Dependence per monomer on the degree of aggregation n of the derivative of the electrostatic component of the solute-solvent energy (∂〈u_elec〉/∂c)/n, the derivative of the van der Waals component (∂〈u_vdW〉/∂c)/n, the derivative of the excluded-volume component (∂〈Δν_excl〉/∂c)/n, and the derivative of the solvation free energy (∂〈Δν〉/∂c)/n, where c denotes the cosolvent concentration and the energetic quantities are differentiated at c=0. (∂〈Δν〉/∂c)/n is the same as that in Figure 4, and the lines connecting the data are drawn for eye guide.

Conclusion

The present review described a computational study of the cosolvent effect on the equilibrium of peptide aggregation. The analysis was based on the property that the modulation of the excess chemical potential of a flexible solute species due to addition of a cosolvent is determined by the corresponding change in the solvation free energy averaged over the solute structures. This is a general feature reflecting the variational principle, and when the cosolvent concentration is low enough, the averaging is to be done only over the solute configurations sampled in pure-water solvent. The cosolvent effects of urea and DMSO were then analyzed by focusing on an 11-residue peptide, NACore, and adopting the energy-representation method to compute the solvation free energy with all-atom model. It was observed that the solvation free energy becomes more favorable upon addition of the cosolvent at each degree of aggregation examined and varies to a lesser extent for larger aggregate. The urea and DMSO cosolvents thus stabilize the monomer more strongly than the aggregates, and act to inhibit the formation of the aggregate. Urea is a better inhibitor than DMSO, and the importance of the van der Waals component was pointed out in the solvation thermodynamics of aggregate formation.

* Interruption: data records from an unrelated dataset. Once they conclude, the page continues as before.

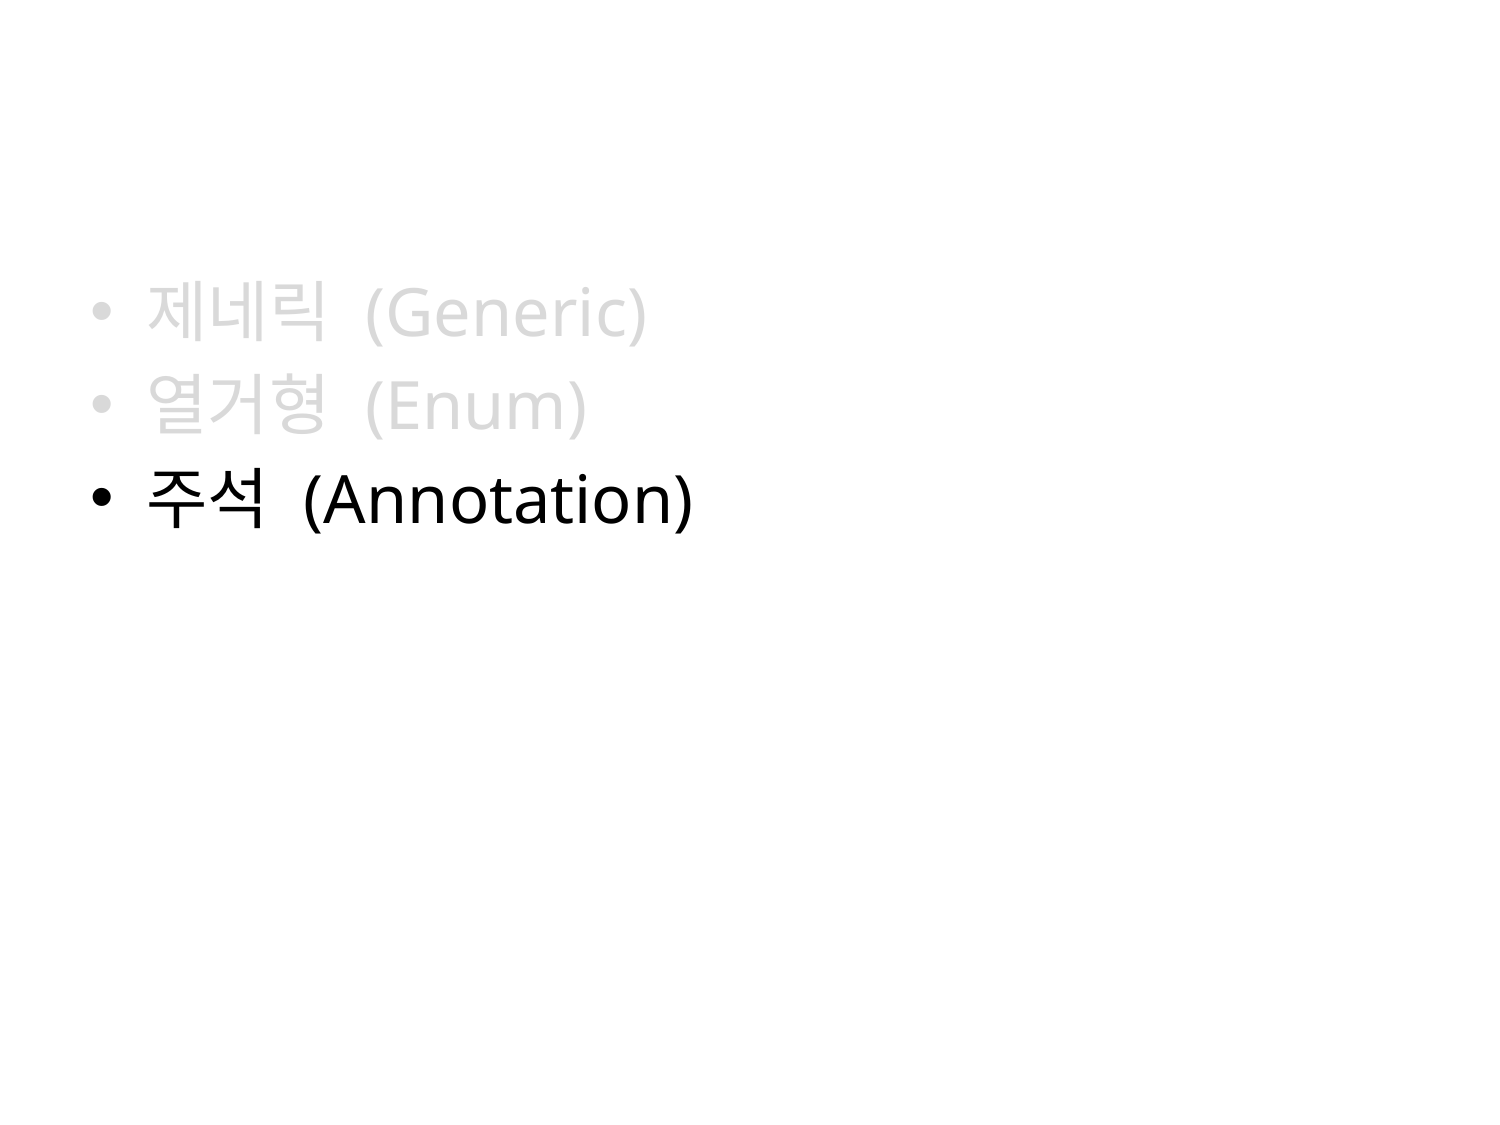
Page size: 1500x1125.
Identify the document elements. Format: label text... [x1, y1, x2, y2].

list 제네릭 (Generic) 열거형 (Enum) 주석 (Annotation) [75, 262, 1425, 1005]
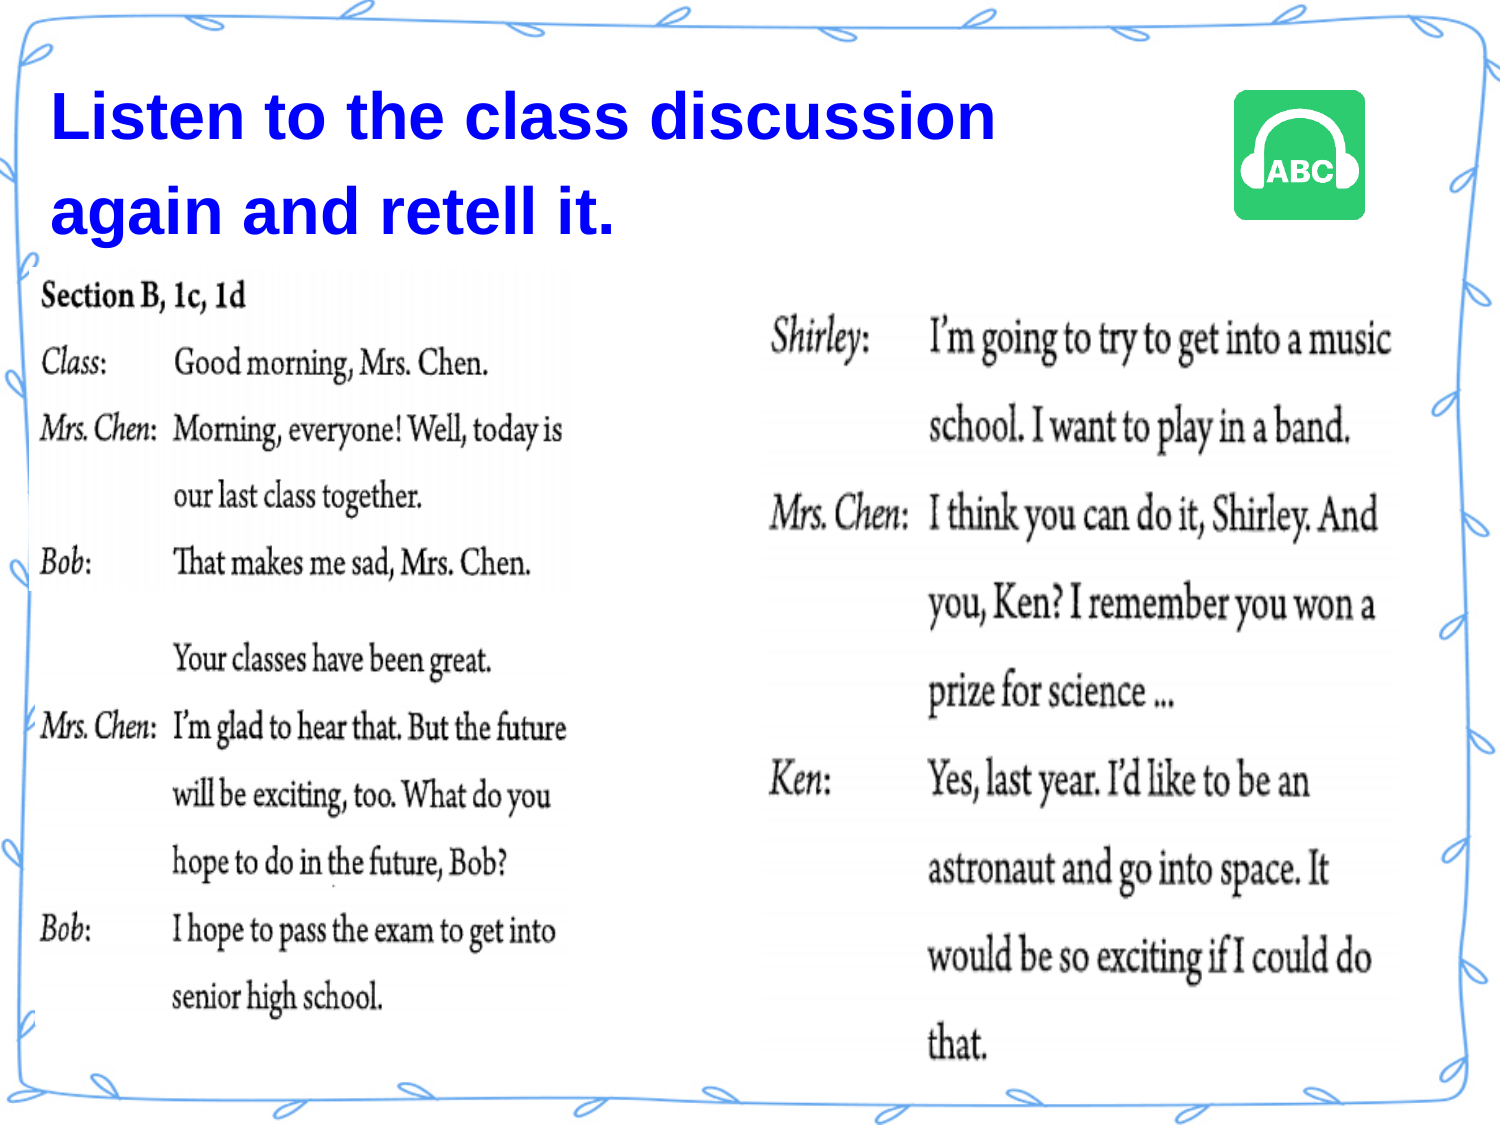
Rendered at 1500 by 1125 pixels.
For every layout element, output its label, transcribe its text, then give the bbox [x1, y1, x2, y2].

text_box Listen to the class discussion again and retell it. [35, 49, 1123, 256]
picture [0, 0, 1500, 1125]
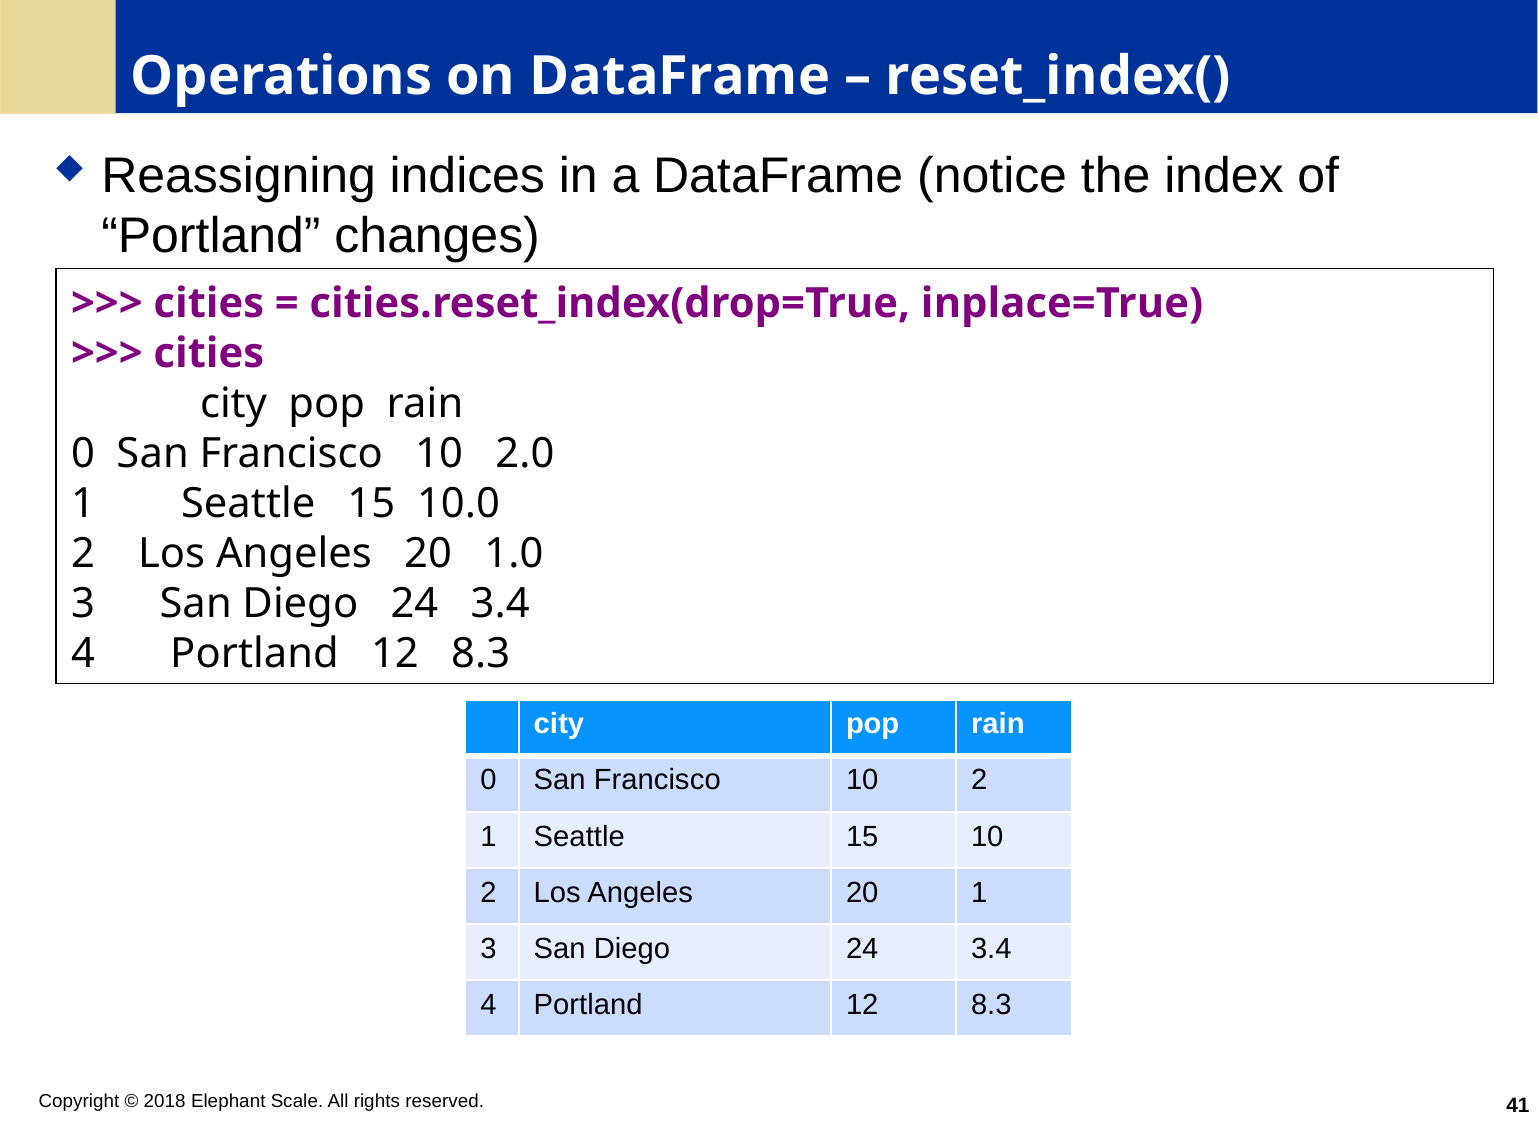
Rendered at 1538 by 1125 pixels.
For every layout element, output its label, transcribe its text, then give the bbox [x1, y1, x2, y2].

table_cell 1 [466, 813, 518, 867]
table_cell Seattle [520, 813, 830, 867]
table_cell 20 [832, 869, 955, 923]
table_header pop [832, 701, 955, 753]
slide_number 41 [1439, 1079, 1530, 1117]
table_cell 3.4 [957, 925, 1071, 979]
table_cell 24 [832, 925, 955, 979]
table_cell 8.3 [957, 981, 1071, 1035]
table_cell Portland [520, 981, 830, 1035]
picture [0, 0, 115, 114]
table_header city [520, 701, 830, 753]
list Reassigning indices in a DataFrame (notice the index of “Portland” changes) [38, 134, 1500, 1061]
table_cell 2 [957, 759, 1071, 811]
table_cell San Francisco [520, 759, 830, 811]
table_header [466, 701, 518, 753]
table_cell San Diego [520, 925, 830, 979]
title Operations on DataFrame – reset_index() [115, 0, 1538, 114]
table_cell 0 [466, 759, 518, 811]
table_cell 1 [957, 869, 1071, 923]
table_cell 10 [957, 813, 1071, 867]
table_cell Los Angeles [520, 869, 830, 923]
table_cell 15 [832, 813, 955, 867]
table_header rain [957, 701, 1071, 753]
text_box >>> cities = cities.reset_index(drop=True, inplace=True) >>> cities city pop rain 0 San Francisco 10 2.0 1 Seattle 15 10.0 2 Los Angeles 20 1.0 3 San Diego 24 3.4 4 Portland 12 8.3 [56, 268, 1494, 684]
table_cell 12 [832, 981, 955, 1035]
table_cell 2 [466, 869, 518, 923]
table_cell 3 [466, 925, 518, 979]
table_cell 10 [832, 759, 955, 811]
table_cell 4 [466, 981, 518, 1035]
footer Copyright © 2018 Elephant Scale. All rights reserved. [38, 1088, 932, 1112]
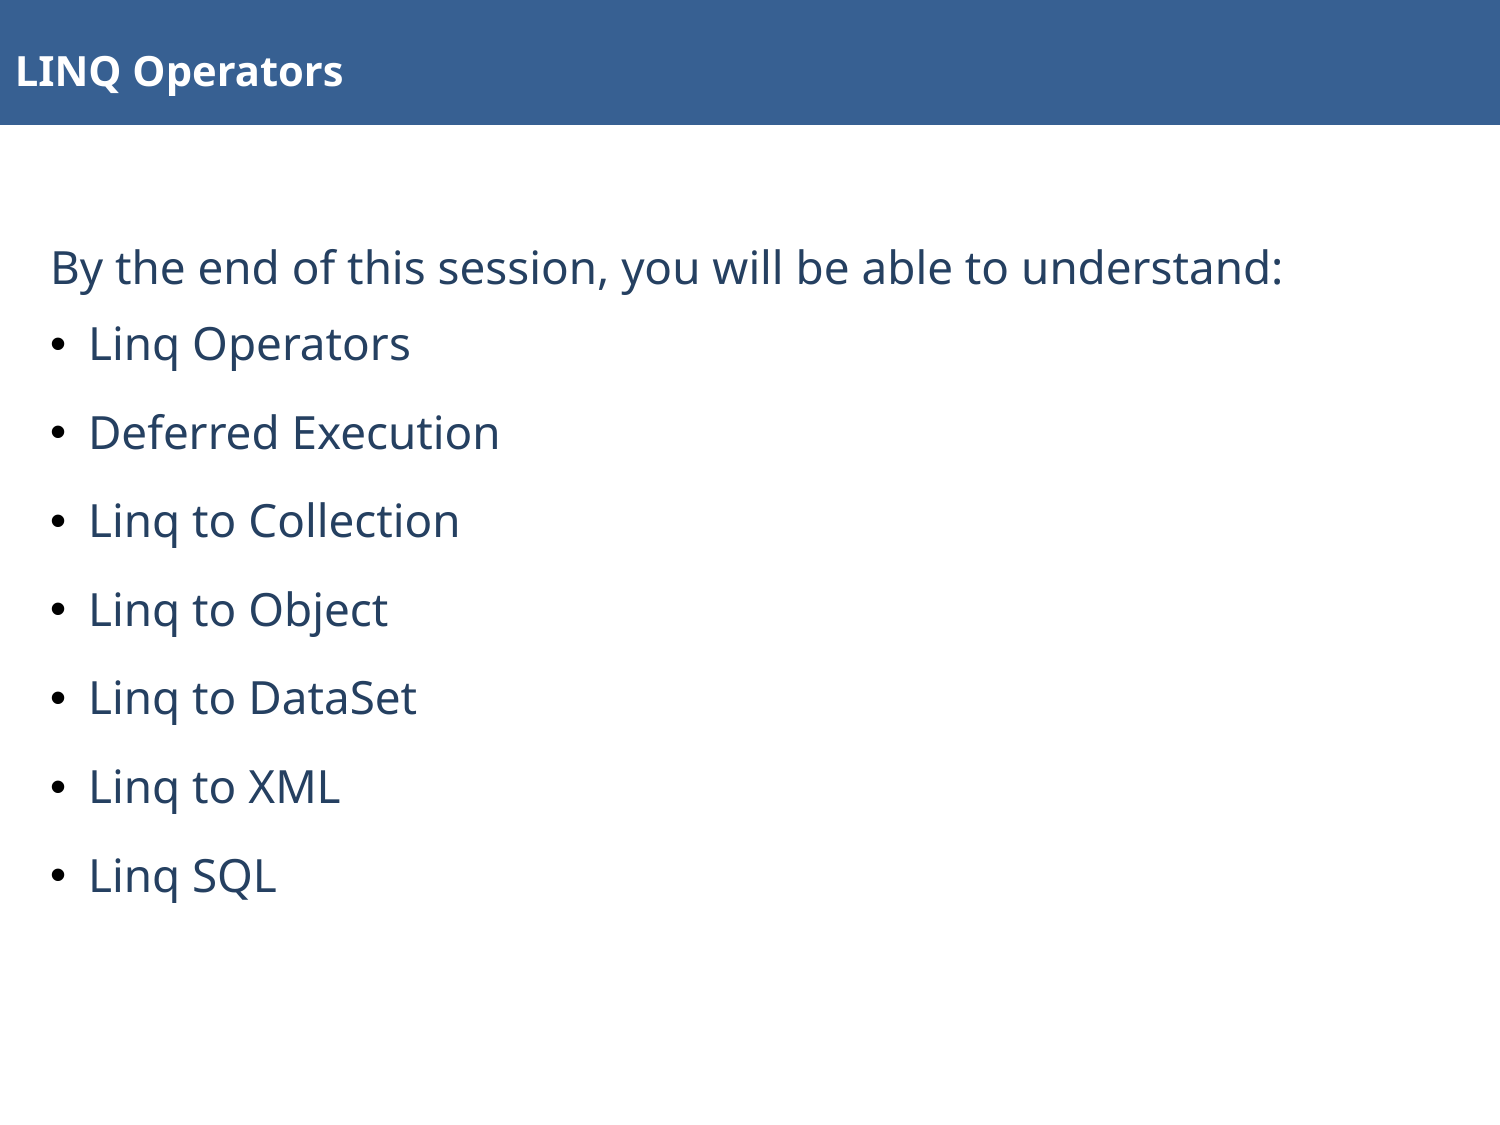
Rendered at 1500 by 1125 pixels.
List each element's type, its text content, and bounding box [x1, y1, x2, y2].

According to Eq. 10, the cosolvent-induced change in the solvation free energy determines the cosolvent effect on the equilibrium for a conversion of chemical species. Equation 10 is an exact expression derived from the variational principle of Eq. 5, and an explicit treatment for the configurational entropy (chain entropy) is made unnecessary even for a highly flexible molecule such as protein. This is useful in theoretical-computational analyses of cosolvent effects since it is still not straightforward to compute the configurational entropy. The affinities of ligand-receptor binding and protein-protein docking are affected strongly by the solvent water, and may thus be modulated by changing the solvent environment. Therefore, Eq. 10 or 11 can be a basis for exploring the effect of the environment on biomolecular functions systematically.